Nolwenn Autret et Aglaé Gautreau

 *Le prénom a été modifié.

 

De Mesmer à Milton Erickson : retour sur l’histoire de l’hypnose

L’hypnose semble avoir existé dès la Grèce antique, mais gagne sa célébrité au XVIIIe siècle. Dix ans avant la Révolution française, le médecin viennois Franz Anton Mesmer s’installe à Paris. En 1778, sa théorie du « magnétisme animal » se développe et investit les salons parisiens, connue également sous le nom de mesmérisme. Selon lui, l’univers est empli d’un fluide qui connecte les hommes, la terre et les animaux entre eux. Il peut être utilisé de manière thérapeutique quand il est canalisé et redistribué par un magnétiseur. A l’époque, cette conception fascine autant qu’elle inquiète. Dans la sphère médicale, l’hypnose est jugée contraire aux bonnes mœurs. 

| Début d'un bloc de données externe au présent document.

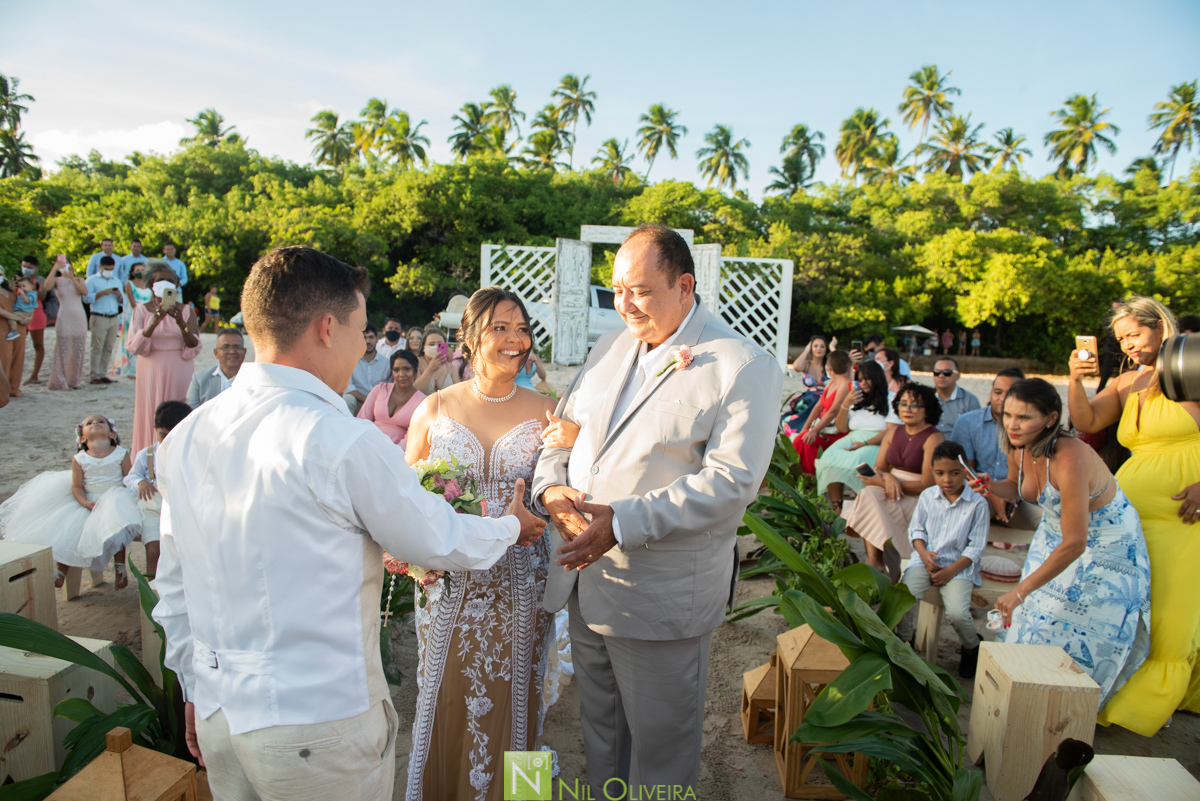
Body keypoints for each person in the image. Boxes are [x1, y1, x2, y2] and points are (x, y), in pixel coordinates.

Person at [151, 246, 544, 801]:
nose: (367, 347)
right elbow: (432, 536)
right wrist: (508, 527)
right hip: (318, 725)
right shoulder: (337, 439)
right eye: (361, 331)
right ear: (327, 327)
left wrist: (193, 685)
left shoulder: (188, 435)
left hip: (220, 714)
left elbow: (173, 584)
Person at [532, 224, 782, 797]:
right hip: (585, 583)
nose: (624, 304)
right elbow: (563, 432)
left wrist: (620, 522)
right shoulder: (609, 345)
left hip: (662, 596)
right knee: (601, 740)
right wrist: (550, 490)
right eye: (617, 289)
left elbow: (731, 482)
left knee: (661, 756)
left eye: (640, 290)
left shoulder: (742, 366)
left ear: (684, 286)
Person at [403, 287, 561, 801]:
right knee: (443, 698)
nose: (515, 340)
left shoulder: (548, 412)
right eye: (500, 328)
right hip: (452, 587)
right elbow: (405, 500)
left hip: (522, 586)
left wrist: (547, 513)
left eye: (522, 329)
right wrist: (408, 561)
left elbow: (563, 490)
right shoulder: (434, 408)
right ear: (469, 339)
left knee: (520, 704)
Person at [1066, 296, 1200, 735]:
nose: (1128, 345)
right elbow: (1085, 419)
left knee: (1170, 616)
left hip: (1184, 519)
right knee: (1126, 606)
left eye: (1135, 334)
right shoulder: (1128, 382)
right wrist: (1075, 379)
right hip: (1129, 516)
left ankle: (1144, 710)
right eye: (1122, 339)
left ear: (1160, 327)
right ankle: (1116, 697)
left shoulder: (1192, 364)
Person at [979, 378, 1152, 709]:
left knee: (1075, 628)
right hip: (1056, 533)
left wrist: (1020, 589)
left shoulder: (1069, 455)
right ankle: (1026, 704)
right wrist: (990, 487)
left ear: (1050, 418)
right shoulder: (1020, 444)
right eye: (1007, 414)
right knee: (1032, 620)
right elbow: (1020, 489)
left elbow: (1077, 542)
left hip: (1106, 543)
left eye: (1024, 417)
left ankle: (1066, 711)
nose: (1012, 425)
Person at [0, 415, 142, 590]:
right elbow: (76, 486)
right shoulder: (80, 458)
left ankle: (120, 569)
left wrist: (130, 498)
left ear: (112, 434)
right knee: (70, 530)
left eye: (100, 422)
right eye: (89, 423)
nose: (95, 423)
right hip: (88, 499)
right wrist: (85, 503)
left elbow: (128, 479)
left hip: (116, 497)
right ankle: (61, 572)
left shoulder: (121, 453)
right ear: (82, 438)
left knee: (116, 526)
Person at [897, 441, 990, 678]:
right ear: (932, 471)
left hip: (959, 567)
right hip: (924, 561)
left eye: (955, 473)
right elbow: (916, 532)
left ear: (966, 470)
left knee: (958, 614)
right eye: (939, 473)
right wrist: (924, 554)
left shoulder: (978, 503)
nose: (947, 480)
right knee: (904, 597)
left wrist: (951, 571)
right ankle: (904, 644)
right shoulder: (927, 496)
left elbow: (976, 546)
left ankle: (971, 647)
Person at [843, 382, 945, 581]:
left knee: (870, 496)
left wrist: (884, 482)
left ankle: (876, 563)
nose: (907, 409)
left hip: (917, 498)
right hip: (889, 489)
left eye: (915, 405)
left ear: (927, 410)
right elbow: (879, 469)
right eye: (903, 404)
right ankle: (877, 562)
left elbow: (928, 485)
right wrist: (888, 477)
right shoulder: (893, 432)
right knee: (869, 494)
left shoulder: (934, 438)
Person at [950, 367, 1042, 529]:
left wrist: (1011, 495)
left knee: (1052, 521)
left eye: (1011, 393)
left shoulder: (1033, 425)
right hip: (979, 494)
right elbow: (964, 471)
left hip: (1020, 497)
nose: (1003, 398)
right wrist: (992, 495)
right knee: (966, 511)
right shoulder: (968, 422)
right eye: (998, 392)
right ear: (990, 393)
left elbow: (1035, 477)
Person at [127, 265, 202, 453]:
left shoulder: (186, 311)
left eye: (170, 280)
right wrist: (154, 321)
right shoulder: (141, 310)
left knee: (180, 410)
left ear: (177, 285)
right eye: (160, 280)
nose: (165, 284)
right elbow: (135, 346)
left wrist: (181, 323)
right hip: (151, 368)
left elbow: (194, 345)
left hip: (180, 367)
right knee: (151, 412)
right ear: (152, 284)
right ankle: (149, 460)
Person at [815, 360, 897, 514]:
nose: (863, 383)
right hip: (853, 438)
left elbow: (890, 431)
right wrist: (846, 403)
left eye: (867, 379)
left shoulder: (891, 399)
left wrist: (864, 443)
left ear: (877, 378)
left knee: (858, 460)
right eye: (860, 379)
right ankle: (837, 509)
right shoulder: (857, 398)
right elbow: (842, 427)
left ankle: (863, 508)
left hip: (879, 441)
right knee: (828, 458)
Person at [124, 400, 191, 578]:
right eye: (162, 435)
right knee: (153, 550)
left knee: (181, 550)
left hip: (179, 509)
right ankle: (153, 591)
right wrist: (140, 482)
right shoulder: (146, 454)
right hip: (152, 509)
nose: (167, 441)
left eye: (173, 436)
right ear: (154, 428)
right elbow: (130, 476)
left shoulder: (190, 452)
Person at [793, 349, 853, 474]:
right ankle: (801, 476)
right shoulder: (831, 382)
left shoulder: (845, 384)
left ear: (829, 367)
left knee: (808, 442)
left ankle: (813, 477)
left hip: (836, 430)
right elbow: (818, 407)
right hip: (824, 427)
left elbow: (833, 411)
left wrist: (814, 431)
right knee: (799, 439)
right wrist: (806, 427)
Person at [358, 349, 424, 447]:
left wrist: (394, 453)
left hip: (398, 452)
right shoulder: (379, 390)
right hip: (368, 444)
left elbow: (413, 436)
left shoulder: (422, 402)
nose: (401, 374)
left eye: (406, 369)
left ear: (415, 370)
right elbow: (362, 419)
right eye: (396, 370)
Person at [43, 255, 89, 391]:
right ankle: (59, 381)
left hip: (79, 316)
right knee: (63, 348)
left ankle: (74, 380)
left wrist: (72, 278)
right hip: (64, 315)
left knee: (77, 348)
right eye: (62, 265)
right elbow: (46, 286)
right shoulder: (56, 281)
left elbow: (84, 292)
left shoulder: (79, 279)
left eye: (66, 264)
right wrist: (54, 269)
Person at [85, 255, 125, 385]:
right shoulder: (91, 280)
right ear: (100, 267)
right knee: (96, 347)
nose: (109, 271)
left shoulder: (116, 281)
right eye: (106, 268)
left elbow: (121, 302)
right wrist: (102, 293)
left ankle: (103, 373)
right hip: (99, 315)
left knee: (109, 347)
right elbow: (86, 299)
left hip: (113, 317)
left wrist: (119, 296)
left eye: (111, 268)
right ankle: (94, 375)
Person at [112, 261, 154, 379]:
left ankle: (143, 368)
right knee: (132, 340)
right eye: (137, 270)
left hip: (147, 315)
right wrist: (139, 311)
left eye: (142, 270)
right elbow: (132, 301)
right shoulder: (129, 284)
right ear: (132, 272)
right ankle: (131, 370)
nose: (140, 272)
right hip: (133, 314)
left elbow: (152, 300)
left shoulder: (149, 284)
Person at [784, 335, 831, 436]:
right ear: (811, 348)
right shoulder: (807, 364)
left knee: (819, 399)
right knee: (813, 398)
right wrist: (805, 351)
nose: (819, 349)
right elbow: (796, 367)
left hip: (824, 398)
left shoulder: (829, 366)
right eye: (815, 346)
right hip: (808, 399)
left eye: (822, 346)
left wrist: (833, 349)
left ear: (826, 349)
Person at [186, 330, 247, 408]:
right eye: (225, 347)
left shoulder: (253, 380)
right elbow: (191, 413)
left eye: (237, 346)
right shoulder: (199, 380)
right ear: (216, 353)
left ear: (244, 352)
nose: (232, 351)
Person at [343, 324, 390, 415]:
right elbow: (348, 388)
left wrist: (375, 402)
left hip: (379, 404)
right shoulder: (351, 361)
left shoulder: (386, 363)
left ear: (377, 339)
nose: (368, 341)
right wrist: (367, 401)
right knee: (347, 399)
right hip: (359, 402)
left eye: (371, 337)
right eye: (364, 337)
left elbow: (390, 387)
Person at [931, 357, 980, 437]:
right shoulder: (923, 397)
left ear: (957, 375)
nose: (941, 376)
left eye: (947, 372)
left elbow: (976, 430)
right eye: (937, 372)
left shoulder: (970, 400)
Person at [21, 257, 48, 385]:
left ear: (35, 267)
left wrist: (30, 288)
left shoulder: (40, 280)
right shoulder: (18, 279)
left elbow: (42, 295)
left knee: (37, 344)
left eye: (29, 267)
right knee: (18, 344)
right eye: (24, 266)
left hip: (36, 314)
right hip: (20, 314)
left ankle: (34, 375)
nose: (26, 269)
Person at [415, 328, 458, 394]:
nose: (435, 347)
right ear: (423, 347)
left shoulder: (450, 367)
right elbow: (414, 391)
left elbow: (458, 392)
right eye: (431, 344)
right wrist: (430, 369)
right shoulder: (416, 363)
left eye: (439, 344)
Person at [6, 275, 37, 342]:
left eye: (24, 286)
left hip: (25, 312)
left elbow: (27, 301)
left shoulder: (31, 294)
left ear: (31, 286)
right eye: (20, 287)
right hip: (23, 311)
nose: (21, 288)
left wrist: (22, 294)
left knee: (12, 317)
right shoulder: (25, 293)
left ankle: (14, 331)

Au XIXe siècle, le professeur Charcot utilise l’hypnose pour étudier les symptômes de ce qui était appelé l’hystérie. Puis au début du XXème siècle, l’hypnose n’éveille plus le même intérêt. Cependant, elle est à nouveau beaucoup utilisée pendant la Seconde Guerre mondiale car elle permet d’apaiser des soldats victimes de troubles post-traumatiques. 

Les hypnothérapeutes sont aujourd’hui très influencés par les travaux de Milton Erickson au début du XXe siècle. Ce psychiatre américain étudie d’abord les méthodes classiques d’hypnose avant de créer sa propre technique, fondée sur le respect du sujet. Celui-ci n’est plus plongé dans un sommeil absolu mais est éveillé et actif. Il découvre également la technique de l’autohypnose, qui permet de se mettre soi-même en léger état de transe.